アヘッド 岡崎五朗のクルマでいきたい ロゴ

改良の内容は多岐にわたるが、僕がもっとも感心したのが普通に走っているときのしっかり感。タイヤを軋ませるような走りをしなくても、四つ角を曲がっただけで「クルマ全体がしっかりしたな」と思える。それもはっきりと。

新型ムーヴのサスペンションには、全グレードに「スタビライザー」というパーツが装着されている。コーナリング時の車体の傾きを抑え、姿勢を安定するための基本パーツだ。しかし旧型では低コストを優先するあまり多くのグレードでスタビライザーが省かれていた。

ムーヴに限らず、コスト優先のクルマで真っ先に省かれるのがスタビライザーである。燃費がよくなるわけでもなく、豪華に見えるわけでもないからだ。それをあえて全グレードに復活したのはなぜか? チーフエンジニアの中島雅之さんの言葉に感動した。「ユーザーの方にすぐに分かっていただけるとは思っていません。しかしクルマ作りのプロとして当然必要なものだと判断したまでです」。

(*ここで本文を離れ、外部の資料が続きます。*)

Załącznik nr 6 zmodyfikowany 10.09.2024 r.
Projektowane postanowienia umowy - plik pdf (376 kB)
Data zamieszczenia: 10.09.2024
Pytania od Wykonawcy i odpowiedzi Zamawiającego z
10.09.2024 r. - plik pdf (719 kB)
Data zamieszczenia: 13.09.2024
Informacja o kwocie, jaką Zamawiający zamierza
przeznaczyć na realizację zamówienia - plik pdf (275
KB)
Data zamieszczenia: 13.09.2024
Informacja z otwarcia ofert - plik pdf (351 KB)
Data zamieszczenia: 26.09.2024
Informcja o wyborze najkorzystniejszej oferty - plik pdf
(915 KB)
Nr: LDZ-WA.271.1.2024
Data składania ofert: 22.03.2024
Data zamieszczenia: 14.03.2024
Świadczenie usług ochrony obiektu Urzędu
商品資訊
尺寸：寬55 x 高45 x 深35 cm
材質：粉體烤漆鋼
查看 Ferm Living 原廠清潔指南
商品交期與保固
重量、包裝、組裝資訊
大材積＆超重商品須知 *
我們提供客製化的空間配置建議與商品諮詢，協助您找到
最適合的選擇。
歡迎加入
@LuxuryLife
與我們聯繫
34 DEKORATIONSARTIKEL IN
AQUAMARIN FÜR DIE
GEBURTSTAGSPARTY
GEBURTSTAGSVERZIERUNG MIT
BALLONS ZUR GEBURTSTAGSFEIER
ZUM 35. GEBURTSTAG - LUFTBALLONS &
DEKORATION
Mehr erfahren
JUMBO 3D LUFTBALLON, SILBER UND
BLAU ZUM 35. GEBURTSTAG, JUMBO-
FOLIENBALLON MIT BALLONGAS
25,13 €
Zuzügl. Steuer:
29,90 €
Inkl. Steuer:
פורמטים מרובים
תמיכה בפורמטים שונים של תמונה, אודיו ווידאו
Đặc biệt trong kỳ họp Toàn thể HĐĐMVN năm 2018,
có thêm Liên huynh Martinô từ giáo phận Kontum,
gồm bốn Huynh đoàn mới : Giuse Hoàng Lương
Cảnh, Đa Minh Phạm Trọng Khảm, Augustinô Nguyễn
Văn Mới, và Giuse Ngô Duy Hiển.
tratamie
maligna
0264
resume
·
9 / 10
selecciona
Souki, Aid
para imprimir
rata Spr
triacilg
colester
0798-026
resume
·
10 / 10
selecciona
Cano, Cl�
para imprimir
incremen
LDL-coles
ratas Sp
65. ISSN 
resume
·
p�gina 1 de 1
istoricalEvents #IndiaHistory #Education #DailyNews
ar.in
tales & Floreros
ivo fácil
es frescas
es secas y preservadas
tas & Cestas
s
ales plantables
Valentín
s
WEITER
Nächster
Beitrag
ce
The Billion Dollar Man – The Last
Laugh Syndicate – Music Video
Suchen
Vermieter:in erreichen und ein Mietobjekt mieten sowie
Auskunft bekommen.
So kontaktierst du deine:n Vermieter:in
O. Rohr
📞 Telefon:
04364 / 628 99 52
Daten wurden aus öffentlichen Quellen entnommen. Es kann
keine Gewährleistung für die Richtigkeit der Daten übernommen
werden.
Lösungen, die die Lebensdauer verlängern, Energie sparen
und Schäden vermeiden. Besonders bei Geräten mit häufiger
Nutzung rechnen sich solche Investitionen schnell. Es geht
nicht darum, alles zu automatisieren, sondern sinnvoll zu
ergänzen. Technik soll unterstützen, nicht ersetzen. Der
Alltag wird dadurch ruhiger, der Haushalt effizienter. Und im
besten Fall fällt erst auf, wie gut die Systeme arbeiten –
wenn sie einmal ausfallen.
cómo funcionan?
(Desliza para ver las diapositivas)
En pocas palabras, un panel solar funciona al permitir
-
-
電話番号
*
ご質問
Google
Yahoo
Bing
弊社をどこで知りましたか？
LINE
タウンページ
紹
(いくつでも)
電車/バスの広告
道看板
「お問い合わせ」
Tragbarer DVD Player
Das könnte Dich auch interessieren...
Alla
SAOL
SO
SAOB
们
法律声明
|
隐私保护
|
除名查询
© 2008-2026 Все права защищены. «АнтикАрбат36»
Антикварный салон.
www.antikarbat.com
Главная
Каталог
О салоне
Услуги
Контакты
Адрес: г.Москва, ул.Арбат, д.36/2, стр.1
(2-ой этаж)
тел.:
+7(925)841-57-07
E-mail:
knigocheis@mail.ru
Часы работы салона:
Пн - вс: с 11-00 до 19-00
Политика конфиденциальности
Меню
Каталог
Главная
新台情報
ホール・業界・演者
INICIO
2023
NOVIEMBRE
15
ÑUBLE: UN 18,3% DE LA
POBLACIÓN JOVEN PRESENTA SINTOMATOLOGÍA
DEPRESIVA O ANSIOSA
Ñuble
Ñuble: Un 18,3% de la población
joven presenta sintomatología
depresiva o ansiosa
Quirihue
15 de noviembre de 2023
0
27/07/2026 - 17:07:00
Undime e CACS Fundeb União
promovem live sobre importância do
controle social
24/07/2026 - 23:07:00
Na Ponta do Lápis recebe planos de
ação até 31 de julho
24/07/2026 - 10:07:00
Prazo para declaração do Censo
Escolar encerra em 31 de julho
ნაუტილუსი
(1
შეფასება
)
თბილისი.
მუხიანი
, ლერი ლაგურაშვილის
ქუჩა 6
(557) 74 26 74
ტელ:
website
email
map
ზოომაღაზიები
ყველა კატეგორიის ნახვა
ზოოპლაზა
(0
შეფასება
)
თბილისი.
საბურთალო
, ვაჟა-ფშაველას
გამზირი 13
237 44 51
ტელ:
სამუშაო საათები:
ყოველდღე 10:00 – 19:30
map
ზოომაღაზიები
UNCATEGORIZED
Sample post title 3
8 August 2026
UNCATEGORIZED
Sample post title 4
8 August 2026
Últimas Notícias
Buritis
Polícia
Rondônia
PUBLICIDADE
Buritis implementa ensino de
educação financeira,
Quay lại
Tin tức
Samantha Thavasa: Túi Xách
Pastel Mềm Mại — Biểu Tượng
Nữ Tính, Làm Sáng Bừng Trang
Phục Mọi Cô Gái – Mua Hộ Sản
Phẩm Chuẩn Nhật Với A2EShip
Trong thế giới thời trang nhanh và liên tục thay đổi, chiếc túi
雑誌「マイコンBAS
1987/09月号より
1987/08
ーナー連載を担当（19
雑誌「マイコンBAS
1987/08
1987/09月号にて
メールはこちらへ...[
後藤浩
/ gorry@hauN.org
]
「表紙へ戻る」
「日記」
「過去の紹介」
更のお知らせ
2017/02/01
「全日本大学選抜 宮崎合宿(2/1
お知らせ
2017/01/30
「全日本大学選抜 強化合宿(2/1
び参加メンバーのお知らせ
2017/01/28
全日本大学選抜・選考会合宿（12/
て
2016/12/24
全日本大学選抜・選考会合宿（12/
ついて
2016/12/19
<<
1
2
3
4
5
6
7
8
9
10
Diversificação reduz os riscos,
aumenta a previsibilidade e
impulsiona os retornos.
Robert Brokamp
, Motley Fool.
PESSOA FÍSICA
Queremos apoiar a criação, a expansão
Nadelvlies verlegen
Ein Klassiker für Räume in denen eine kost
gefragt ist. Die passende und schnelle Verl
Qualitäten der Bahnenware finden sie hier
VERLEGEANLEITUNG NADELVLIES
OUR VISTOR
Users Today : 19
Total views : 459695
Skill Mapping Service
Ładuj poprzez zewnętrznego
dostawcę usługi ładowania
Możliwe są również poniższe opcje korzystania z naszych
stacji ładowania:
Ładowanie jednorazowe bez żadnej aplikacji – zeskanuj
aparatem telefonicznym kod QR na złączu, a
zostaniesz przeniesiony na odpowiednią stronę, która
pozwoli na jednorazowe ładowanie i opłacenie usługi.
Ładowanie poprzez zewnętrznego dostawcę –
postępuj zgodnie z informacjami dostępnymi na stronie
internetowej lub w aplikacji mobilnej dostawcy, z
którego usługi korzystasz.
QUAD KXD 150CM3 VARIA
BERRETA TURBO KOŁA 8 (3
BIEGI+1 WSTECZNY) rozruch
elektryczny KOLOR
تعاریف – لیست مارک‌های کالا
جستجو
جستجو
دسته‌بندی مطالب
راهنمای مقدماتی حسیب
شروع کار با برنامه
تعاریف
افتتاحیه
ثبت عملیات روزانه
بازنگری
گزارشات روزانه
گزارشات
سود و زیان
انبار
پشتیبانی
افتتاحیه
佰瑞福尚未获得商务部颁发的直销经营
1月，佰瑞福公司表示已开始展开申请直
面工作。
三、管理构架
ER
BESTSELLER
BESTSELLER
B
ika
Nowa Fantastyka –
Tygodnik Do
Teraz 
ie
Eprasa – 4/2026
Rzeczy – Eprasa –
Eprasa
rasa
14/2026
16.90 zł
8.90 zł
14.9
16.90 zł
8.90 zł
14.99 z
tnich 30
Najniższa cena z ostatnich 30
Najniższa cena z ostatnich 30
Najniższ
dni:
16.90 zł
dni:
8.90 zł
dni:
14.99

たしかに、一般ユーザーがディーラーでのごく短時間の試乗でスタビライザーの恩恵を感じるのは難しいだろう。しかしユーザーにとって幸いだったのは、中島氏が「だから付けない」と考える人ではなかったことだ。ユーザーには分かってもらえなくても、必要だから付ける。それがクルマ作りのプロとしての良識なのだと。そんな素晴らしいエンジニア魂を応援するためにも、我々自動車メディアはいいものはいい、ダメなものはダメと、是々非々の態度で臨まなければならないのだ。